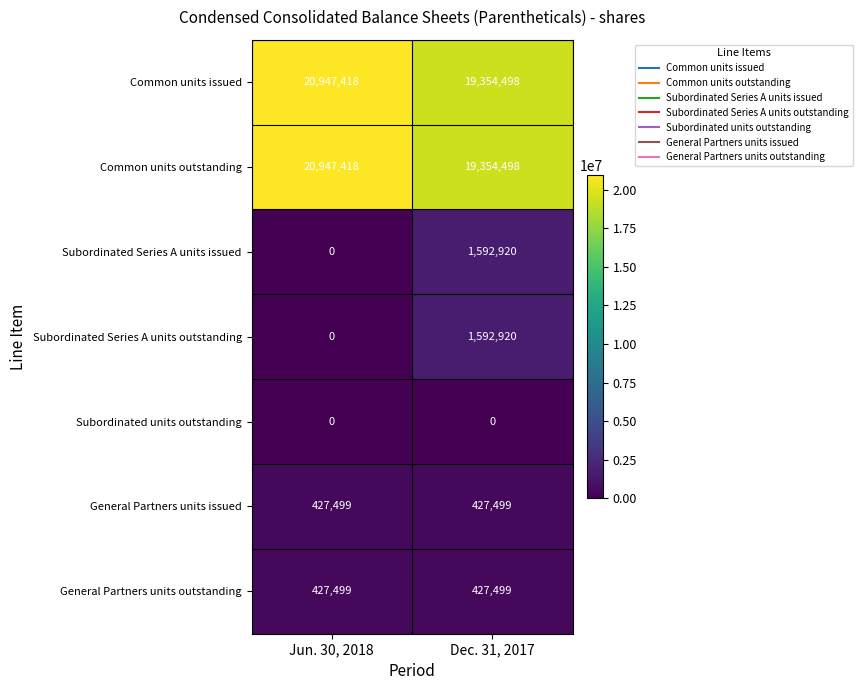

Reading left to right, extract all data points from this chart.

Common units issued: 20947418	19354498
Common units outstanding: 20947418	19354498
Subordinated Series A units issued: 0	1592920
Subordinated Series A units outstanding: 0	1592920
Subordinated units outstanding: 0	0
General Partners units issued: 427499	427499
General Partners units outstanding: 427499	427499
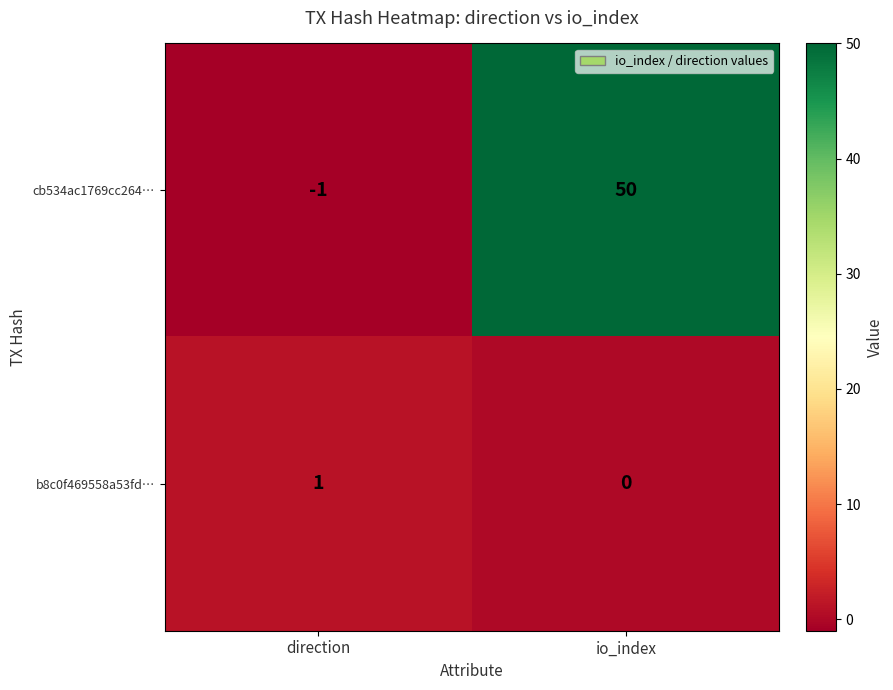

At how many categories does at least one series exceed 19?

1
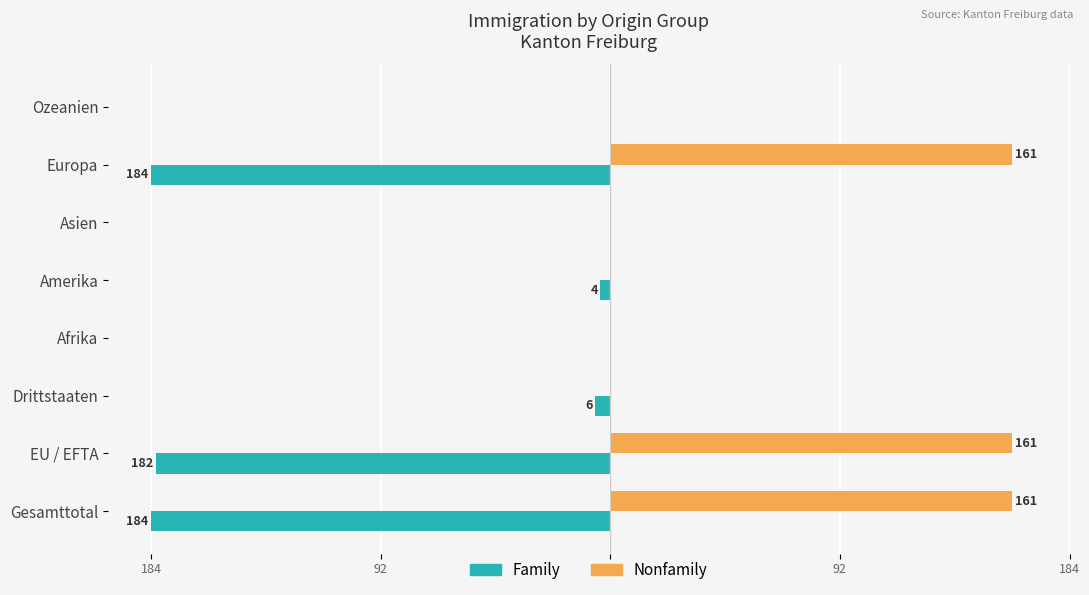

What is the sum of all Nonfamily values?

483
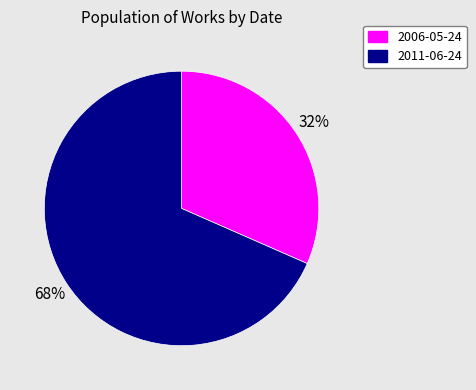

To the nearest percent, what is the combined percentage of 2011-06-24 and 2006-05-24?

100%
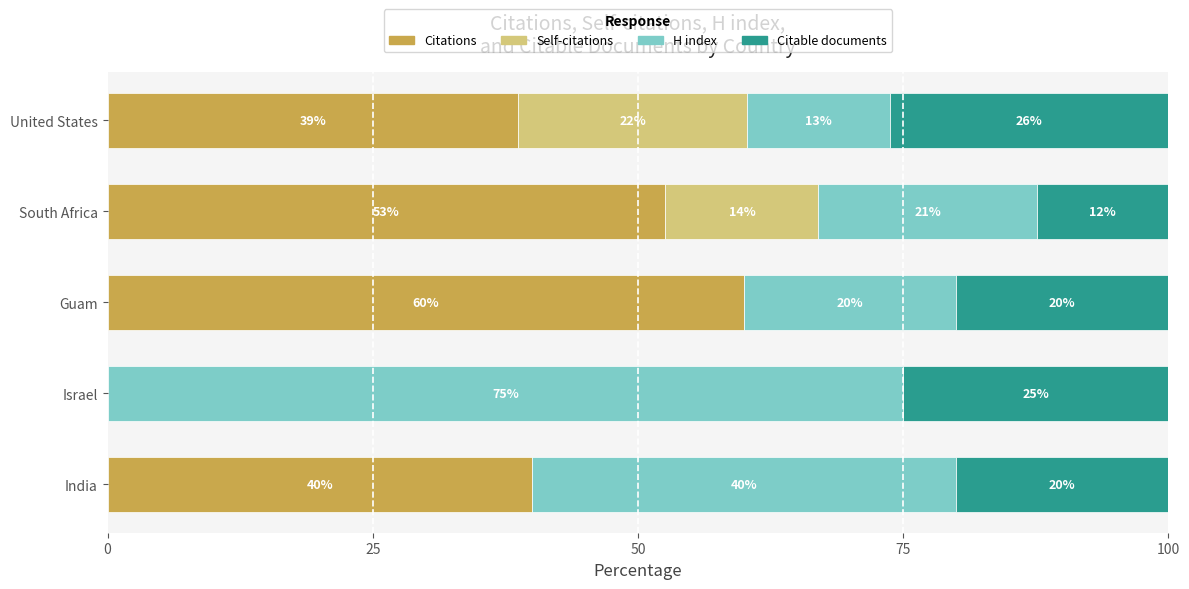

What is the total value across all series at India?

100.0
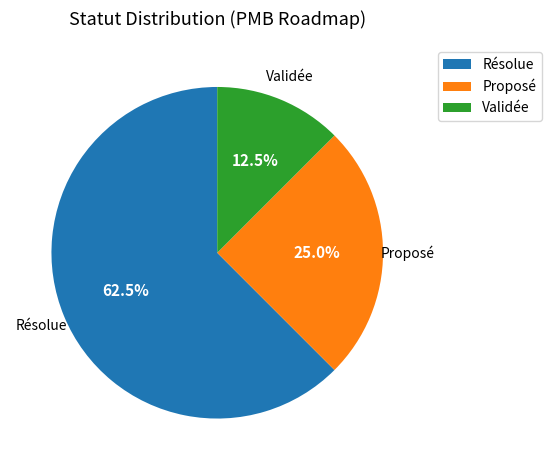

Which category accounts for the majority?

Résolue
※
Directions:
Can you update the data above so that every "Subordinated" becomes "Junior", with everything else unchanged and the pictures left out?

Response for this exercise:
Reading left to right, extract all data points from this chart.

Common units issued: 20947418	19354498
Common units outstanding: 20947418	19354498
Junior Series A units issued: 0	1592920
Junior Series A units outstanding: 0	1592920
Junior units outstanding: 0	0
General Partners units issued: 427499	427499
General Partners units outstanding: 427499	427499

At how many categories does at least one series exceed 19?

1

What is the sum of all Nonfamily values?

483

To the nearest percent, what is the combined percentage of 2011-06-24 and 2006-05-24?

100%

What is the total value across all series at India?

100.0

Which category accounts for the majority?

Résolue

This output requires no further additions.